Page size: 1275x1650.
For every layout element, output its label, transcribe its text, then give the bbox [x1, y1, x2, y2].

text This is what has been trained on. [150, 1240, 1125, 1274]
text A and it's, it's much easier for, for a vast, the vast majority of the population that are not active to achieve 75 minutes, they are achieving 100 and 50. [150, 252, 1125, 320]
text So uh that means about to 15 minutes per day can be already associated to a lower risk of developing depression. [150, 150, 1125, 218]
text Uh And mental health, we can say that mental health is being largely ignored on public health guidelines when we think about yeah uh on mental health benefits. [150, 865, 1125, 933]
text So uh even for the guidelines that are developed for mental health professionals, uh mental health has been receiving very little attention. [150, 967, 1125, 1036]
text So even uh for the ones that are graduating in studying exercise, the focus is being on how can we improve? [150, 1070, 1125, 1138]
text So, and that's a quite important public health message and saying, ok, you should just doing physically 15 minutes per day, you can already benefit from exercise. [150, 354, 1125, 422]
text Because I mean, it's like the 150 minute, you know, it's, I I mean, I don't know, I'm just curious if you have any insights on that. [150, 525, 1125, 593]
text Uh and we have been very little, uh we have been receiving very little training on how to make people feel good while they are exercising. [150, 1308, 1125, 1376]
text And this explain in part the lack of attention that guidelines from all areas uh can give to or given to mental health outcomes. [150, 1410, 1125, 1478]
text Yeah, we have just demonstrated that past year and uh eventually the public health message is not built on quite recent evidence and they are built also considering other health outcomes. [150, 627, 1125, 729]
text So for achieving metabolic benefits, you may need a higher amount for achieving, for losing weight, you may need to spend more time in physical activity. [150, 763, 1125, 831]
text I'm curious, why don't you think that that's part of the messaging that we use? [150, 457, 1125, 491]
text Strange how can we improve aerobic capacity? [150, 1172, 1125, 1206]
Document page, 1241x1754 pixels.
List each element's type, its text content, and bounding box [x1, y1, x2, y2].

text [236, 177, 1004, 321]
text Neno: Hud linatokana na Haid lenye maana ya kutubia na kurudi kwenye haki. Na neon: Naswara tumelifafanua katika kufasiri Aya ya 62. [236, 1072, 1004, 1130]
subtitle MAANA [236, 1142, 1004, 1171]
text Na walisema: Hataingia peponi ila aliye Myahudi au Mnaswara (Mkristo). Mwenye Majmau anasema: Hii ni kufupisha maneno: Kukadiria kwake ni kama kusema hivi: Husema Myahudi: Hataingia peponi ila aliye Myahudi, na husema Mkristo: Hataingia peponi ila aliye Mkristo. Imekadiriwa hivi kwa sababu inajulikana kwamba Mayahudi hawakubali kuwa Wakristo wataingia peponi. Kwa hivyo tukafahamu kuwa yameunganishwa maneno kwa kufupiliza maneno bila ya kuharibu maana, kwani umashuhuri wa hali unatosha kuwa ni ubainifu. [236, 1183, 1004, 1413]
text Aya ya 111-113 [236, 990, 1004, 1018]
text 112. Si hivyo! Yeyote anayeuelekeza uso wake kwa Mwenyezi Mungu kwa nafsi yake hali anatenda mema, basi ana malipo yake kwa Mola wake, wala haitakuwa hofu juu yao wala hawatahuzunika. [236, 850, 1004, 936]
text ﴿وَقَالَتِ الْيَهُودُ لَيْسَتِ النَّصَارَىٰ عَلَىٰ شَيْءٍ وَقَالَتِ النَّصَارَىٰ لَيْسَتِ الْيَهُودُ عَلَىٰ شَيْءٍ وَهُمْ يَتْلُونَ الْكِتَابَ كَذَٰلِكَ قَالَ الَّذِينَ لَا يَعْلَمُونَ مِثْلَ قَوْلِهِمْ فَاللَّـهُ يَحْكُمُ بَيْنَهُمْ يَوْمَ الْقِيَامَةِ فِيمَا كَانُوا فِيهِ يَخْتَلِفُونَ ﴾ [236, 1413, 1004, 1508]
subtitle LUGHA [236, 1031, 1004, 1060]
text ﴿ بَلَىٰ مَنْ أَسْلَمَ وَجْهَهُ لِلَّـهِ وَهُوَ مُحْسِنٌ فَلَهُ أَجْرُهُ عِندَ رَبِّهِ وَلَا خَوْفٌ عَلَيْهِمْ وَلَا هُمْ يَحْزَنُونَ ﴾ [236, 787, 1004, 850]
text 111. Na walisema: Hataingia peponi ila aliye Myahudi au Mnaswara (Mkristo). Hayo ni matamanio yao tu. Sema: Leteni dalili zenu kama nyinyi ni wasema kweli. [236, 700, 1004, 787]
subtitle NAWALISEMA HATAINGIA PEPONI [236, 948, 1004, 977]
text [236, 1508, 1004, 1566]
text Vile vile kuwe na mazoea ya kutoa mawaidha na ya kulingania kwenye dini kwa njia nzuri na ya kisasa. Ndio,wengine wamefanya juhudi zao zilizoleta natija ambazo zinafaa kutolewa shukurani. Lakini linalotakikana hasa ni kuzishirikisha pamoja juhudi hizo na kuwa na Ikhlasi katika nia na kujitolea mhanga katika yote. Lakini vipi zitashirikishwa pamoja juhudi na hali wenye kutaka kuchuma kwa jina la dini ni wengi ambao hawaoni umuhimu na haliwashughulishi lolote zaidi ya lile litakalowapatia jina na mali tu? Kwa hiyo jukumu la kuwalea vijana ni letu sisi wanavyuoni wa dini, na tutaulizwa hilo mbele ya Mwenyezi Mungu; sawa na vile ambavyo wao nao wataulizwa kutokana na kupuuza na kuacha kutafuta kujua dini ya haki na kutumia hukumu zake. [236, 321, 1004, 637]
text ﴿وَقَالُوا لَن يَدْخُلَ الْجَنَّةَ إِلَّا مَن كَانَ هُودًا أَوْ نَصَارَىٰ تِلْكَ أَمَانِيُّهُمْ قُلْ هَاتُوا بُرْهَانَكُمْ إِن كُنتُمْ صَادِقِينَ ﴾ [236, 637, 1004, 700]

• _Brief_
Copy out each line of the listing that holds the string "curious".

• _Exercise output_
text Because I mean, it's like the 150 minute, you know, it's, I I mean, I don't know, I'm just curious if you have any insights on that. [150, 525, 1125, 593]
text I'm curious, why don't you think that that's part of the messaging that we use? [150, 457, 1125, 491]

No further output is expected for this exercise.